#### Supplied text

Silja Klepp and Johannes Herbeck also focus on small island states, this time with a view to advancing discussion on climate migration, an issue which – as is too well known – has long seemed blocked within the international institutions mandated to tackle it. As the authors point out, the mainstream debate has moved in a counter-intuitive direction – on one hand, de-emphasizing the whole notion of a climate-migration link (preferring to focus on the complexity of inter-related factors necessary to trigger the mass mobilization of populations), and, on the other, rearticulating migration as a legitimate adaptation response (as though climate change were merely a ‘natural’ phenomenon). The pre-emptive move appears to be to reframe climate migration as a primarily national or regional problem, which, Klepp and Herbeck point out, tends to reinforce ‘racialized imaginative geographies that run counter to attempts to connect the debate to climate justice considerations’. The ‘anti-politics machine’ of western development co-operation works to obscure ‘questions of regional and global responsibility and solidarity, as well as historical and current power relationships and dependencies’. At the same time, they note, ‘oversimplified accounts of the connections between environmental change and migration are a significant part of a broader securitization discourse that depicts climate change as an increasing threat to national security’. In consequence, climate migration policy is ‘characterized by ad-hoc solutions … rather than by the development of a global solution’.

########
#### Data extract

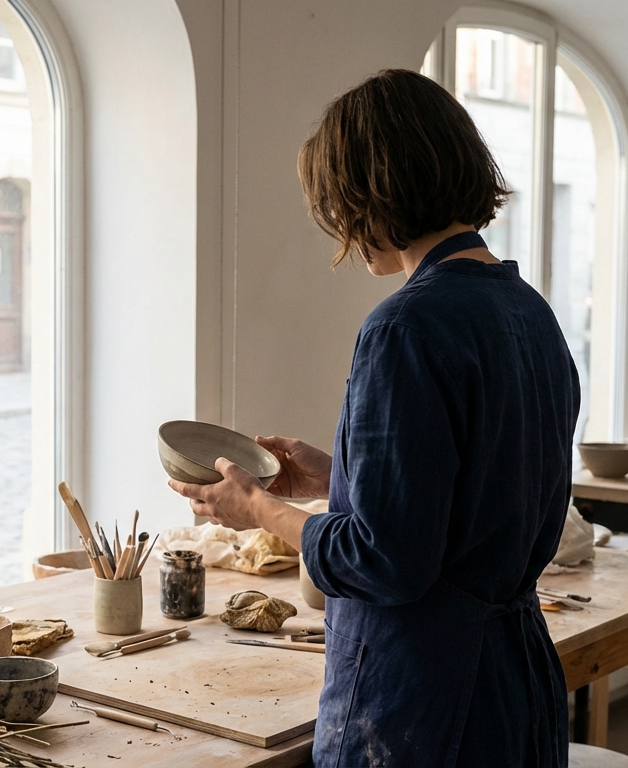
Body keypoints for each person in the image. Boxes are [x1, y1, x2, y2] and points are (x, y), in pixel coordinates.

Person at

########

● Exercise prompt
Continue the passage on climate migration and small island states from the point where it ends.

● Solved problem
In contrast to all this, Klepp and Herbeck describe the negotiations that have been underway among a number of South Pacific islands aiming to respond pragmatically to the extraordinary challenges already being felt in the region while remaining sensitive both to the complexity of actual circumstances and to broader notions of justice. Migration debates in Kiribati and Fiji, extending to the renegotiation of existing arrangements with New Zealand, are concerned with ‘concrete, local, social and connective questions around climate justice’, resisting a collapse into developmental and security nostrums. The authors wish to show how the ‘language of justice [can] work not only as a neutral medium in societal debates but also as a “technology of power”’ capable of moving debate forward if applied at the right moment. Klepp and Herbeck propose that the debates on the environmental-migrant nexus in these islands ‘inaugurate [a] more connective, post-colonial response’ that can repoliticize migration discourse globally.
Klepp and Herbeck's research has an empirical dimension, in so far as they base some of their conclusions on interviews undertaken with negotiators from the islands concerned, Kiribati and Fiji. Christopher Jeffords, in his article in this issue, also takes an empirical approach to the relationship between the existence of constitutional environmental rights (in legislative or constitutional form) and the actual improvement of human rights (in this case, the right to water), in practice.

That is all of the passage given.